>> BEGIN EXERCISE INPUTS

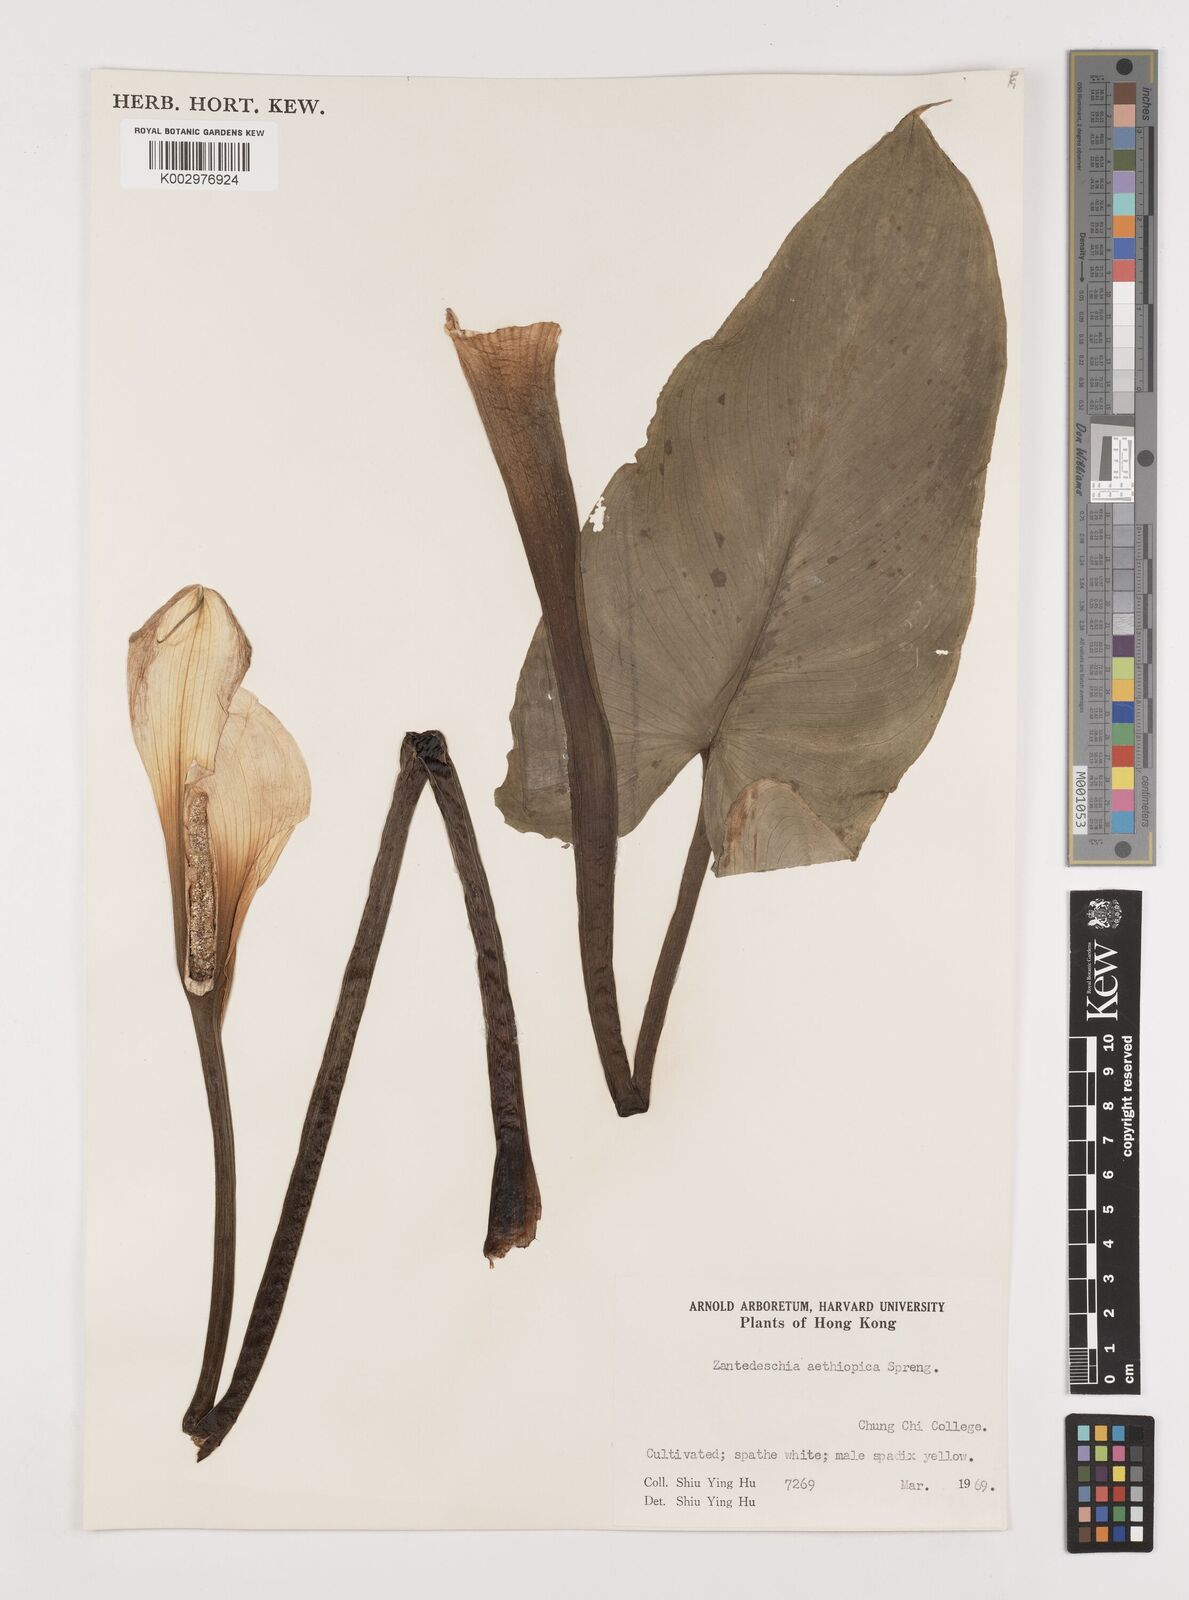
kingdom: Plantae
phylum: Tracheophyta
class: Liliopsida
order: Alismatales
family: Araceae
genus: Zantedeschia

>> END EXERCISE INPUTS
>> BEGIN EXERCISE INPUTS

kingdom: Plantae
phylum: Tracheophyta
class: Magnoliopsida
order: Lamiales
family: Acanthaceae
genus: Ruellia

>> END EXERCISE INPUTS
>> BEGIN EXERCISE INPUTS

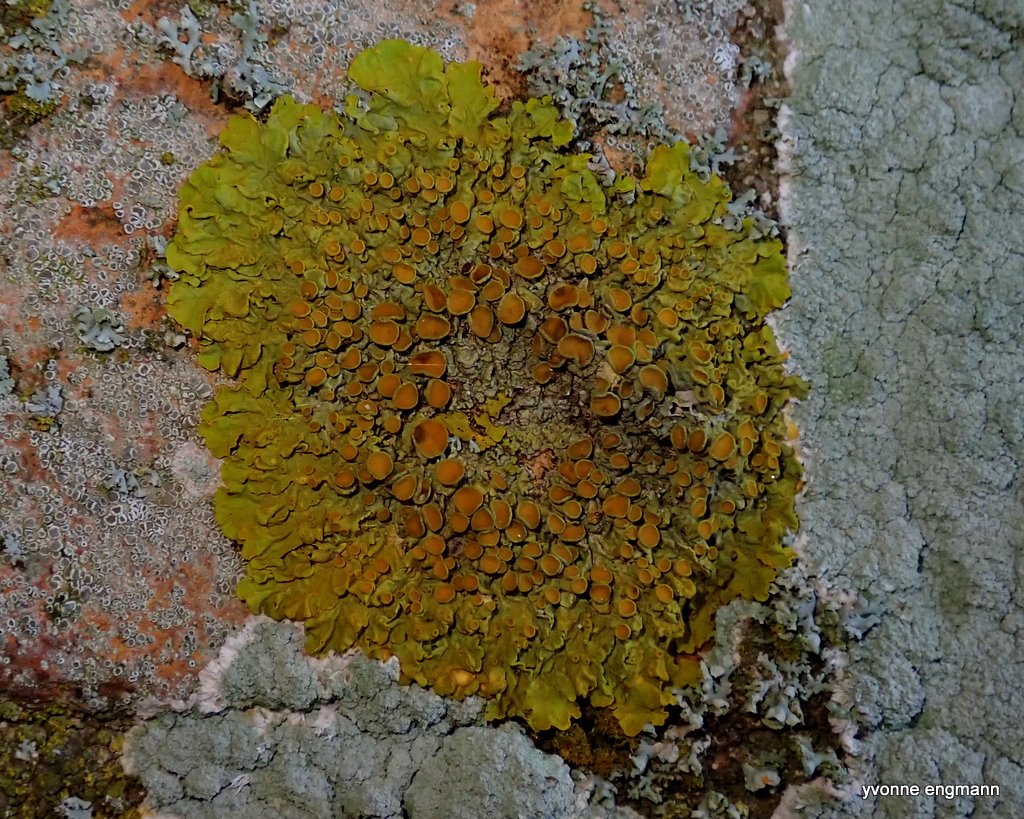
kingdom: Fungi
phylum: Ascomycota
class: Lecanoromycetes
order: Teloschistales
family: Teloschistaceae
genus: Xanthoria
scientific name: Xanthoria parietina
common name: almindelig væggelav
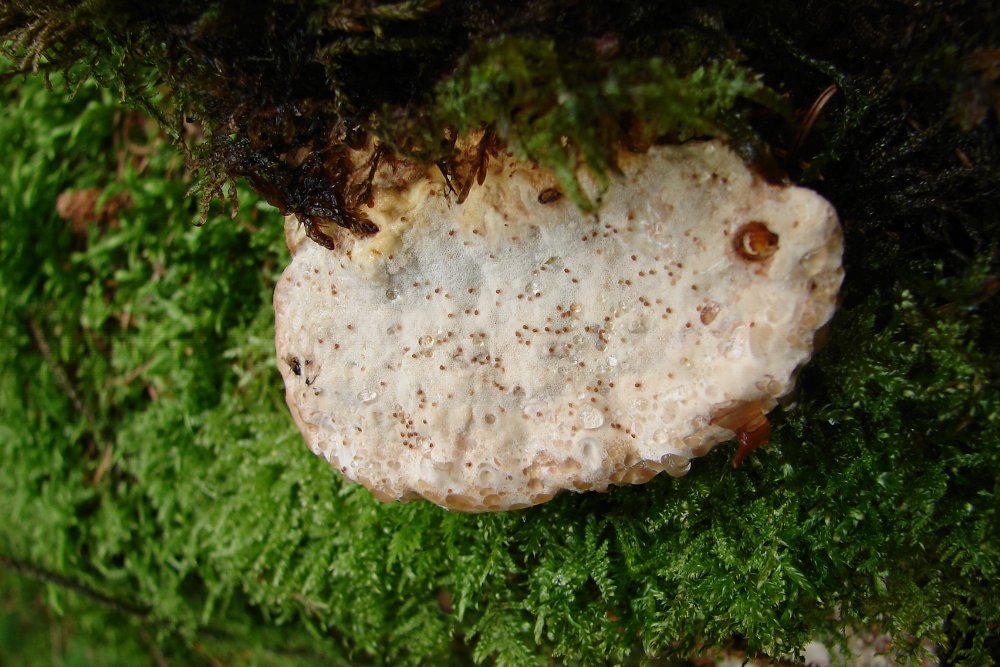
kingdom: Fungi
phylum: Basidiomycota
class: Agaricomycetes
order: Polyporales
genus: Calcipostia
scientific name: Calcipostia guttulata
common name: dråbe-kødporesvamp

>> END EXERCISE INPUTS

* _WHAT THE EXERCISE ASKS_: Express the listing lines from the line with "family: Teloschistaceae" to the line with "common name: dråbe-kødporesvamp" as a Markdown table with the columns Row and Listing line, numbering each row. Skip blank lines and leave out the pictures.

* _CORRECT RESULT_:
| Row | Listing line |
|---|---|
| 1 | family: Teloschistaceae |
| 2 | genus: Xanthoria |
| 3 | scientific name: Xanthoria parietina |
| 4 | common name: almindelig væggelav |
| 5 | kingdom: Fungi |
| 6 | phylum: Basidiomycota |
| 7 | class: Agaricomycetes |
| 8 | order: Polyporales |
| 9 | genus: Calcipostia |
| 10 | scientific name: Calcipostia guttulata |
| 11 | common name: dråbe-kødporesvamp |